- _Dados do exercício_
:::::

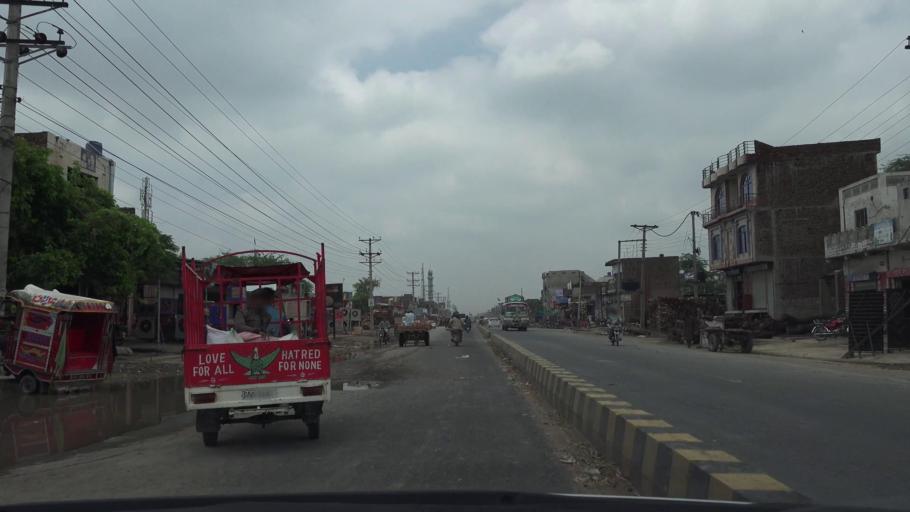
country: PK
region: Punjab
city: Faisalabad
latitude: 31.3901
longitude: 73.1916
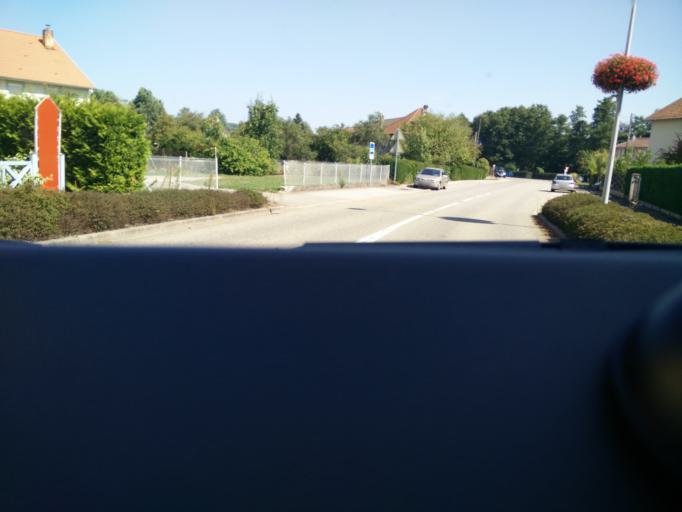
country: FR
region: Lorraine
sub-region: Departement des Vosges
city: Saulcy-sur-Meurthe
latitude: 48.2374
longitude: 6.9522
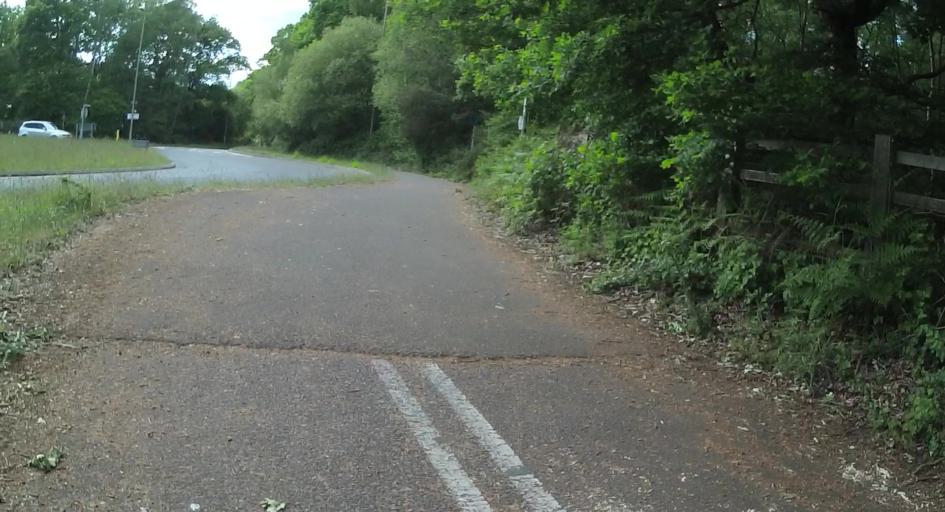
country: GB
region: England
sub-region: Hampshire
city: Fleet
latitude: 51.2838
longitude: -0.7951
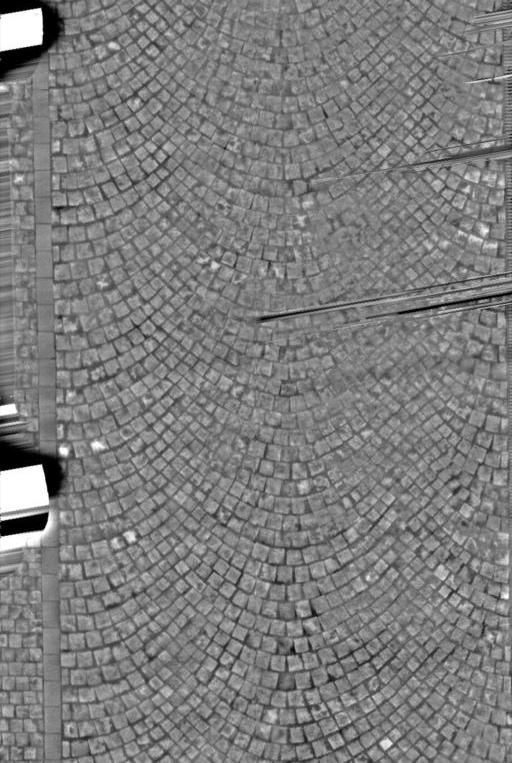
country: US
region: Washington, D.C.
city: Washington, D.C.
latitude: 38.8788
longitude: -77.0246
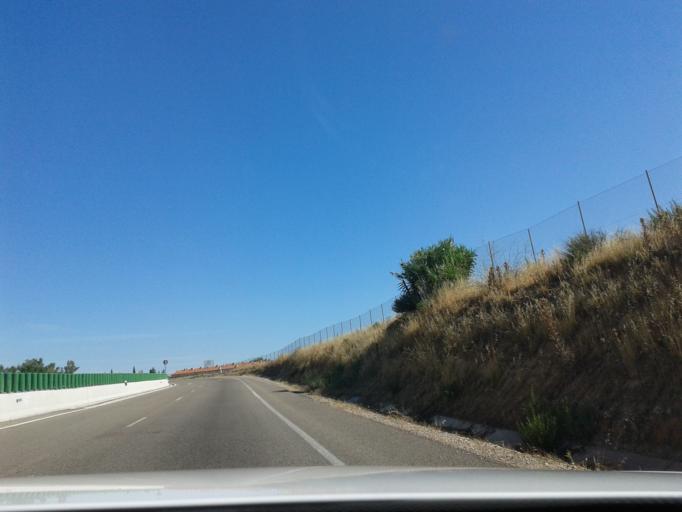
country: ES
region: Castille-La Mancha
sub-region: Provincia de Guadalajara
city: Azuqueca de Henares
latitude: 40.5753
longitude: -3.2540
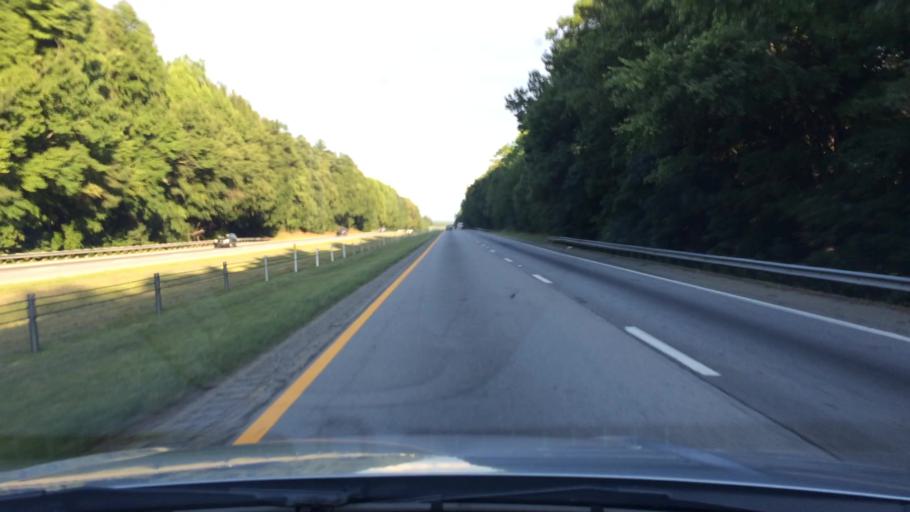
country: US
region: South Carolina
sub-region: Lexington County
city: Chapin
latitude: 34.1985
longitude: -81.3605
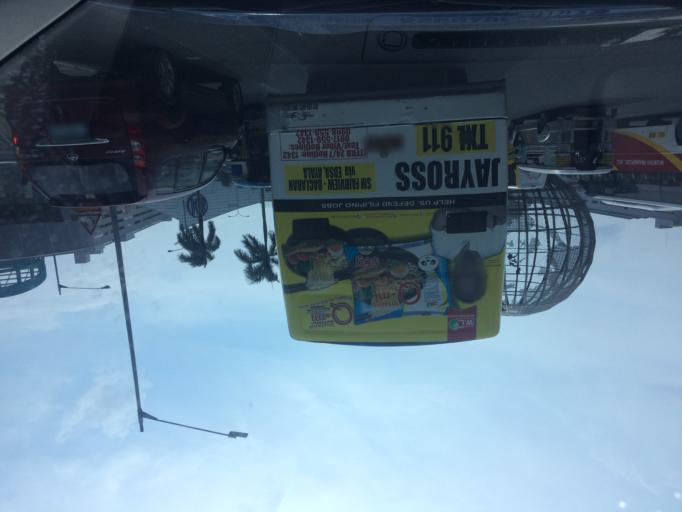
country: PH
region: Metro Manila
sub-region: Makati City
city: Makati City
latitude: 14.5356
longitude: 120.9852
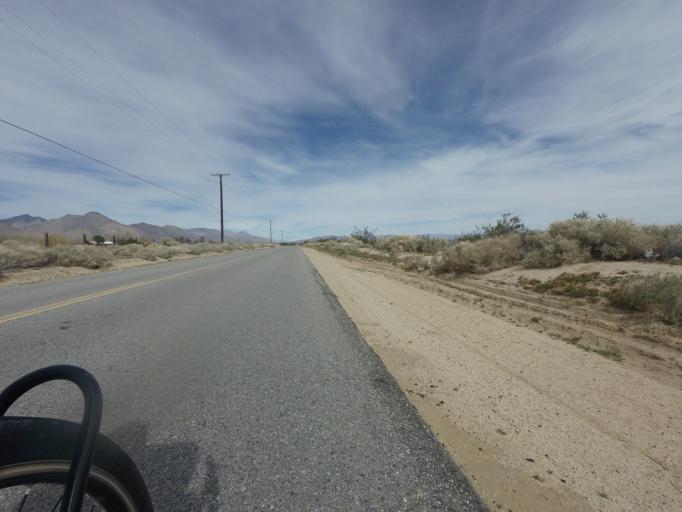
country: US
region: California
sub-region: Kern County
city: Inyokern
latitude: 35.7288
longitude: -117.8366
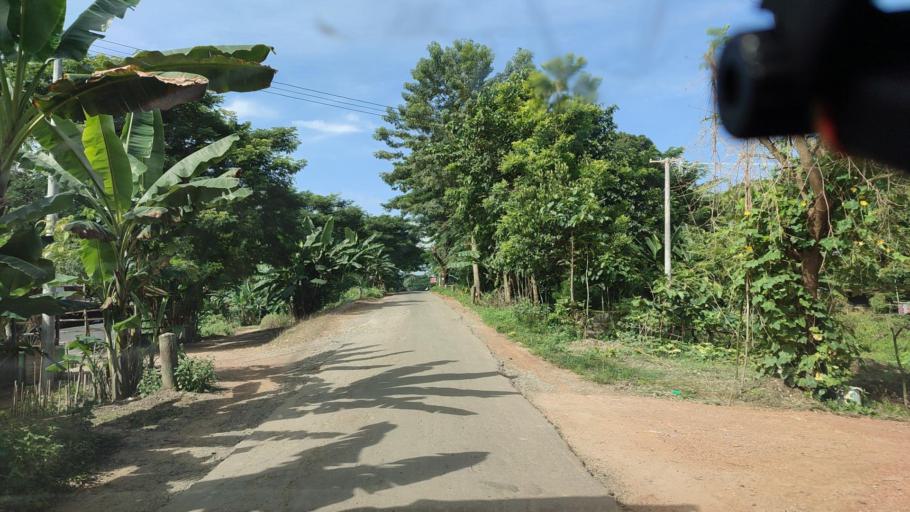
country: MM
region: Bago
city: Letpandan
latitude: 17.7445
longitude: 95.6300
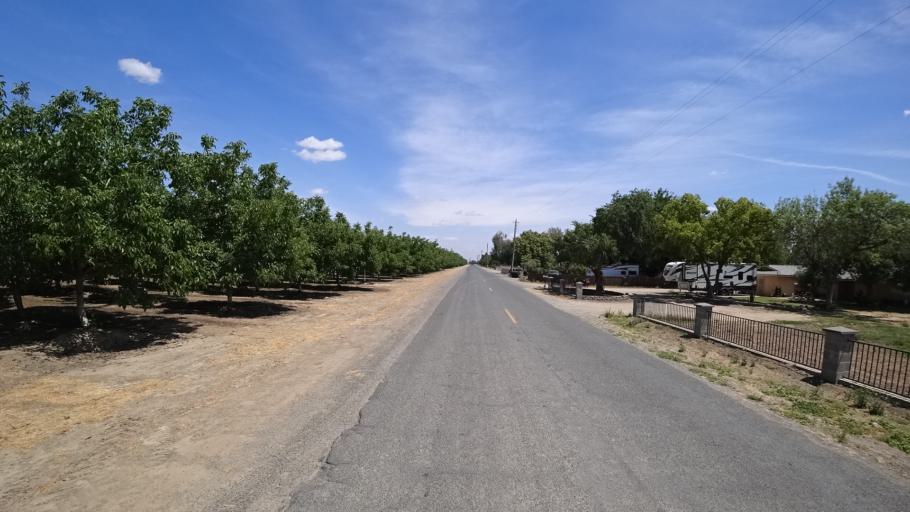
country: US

:::::

- _Objetivo proposto_
Troque "country" por "país" em todos os dados e reproduza-os sem nenhuma outra alteração. Deixe as imagens fora da resposta.

- _Resolução do exercício_
país: PK
region: Punjab
city: Faisalabad
latitude: 31.3901
longitude: 73.1916
país: FR
region: Lorraine
sub-region: Departement des Vosges
city: Saulcy-sur-Meurthe
latitude: 48.2374
longitude: 6.9522
país: GB
region: England
sub-region: Hampshire
city: Fleet
latitude: 51.2838
longitude: -0.7951
país: US
region: Washington, D.C.
city: Washington, D.C.
latitude: 38.8788
longitude: -77.0246
país: ES
region: Castille-La Mancha
sub-region: Provincia de Guadalajara
city: Azuqueca de Henares
latitude: 40.5753
longitude: -3.2540
país: US
region: South Carolina
sub-region: Lexington County
city: Chapin
latitude: 34.1985
longitude: -81.3605
país: PH
region: Metro Manila
sub-region: Makati City
city: Makati City
latitude: 14.5356
longitude: 120.9852
país: US
region: California
sub-region: Kern County
city: Inyokern
latitude: 35.7288
longitude: -117.8366
país: MM
region: Bago
city: Letpandan
latitude: 17.7445
longitude: 95.6300
país: US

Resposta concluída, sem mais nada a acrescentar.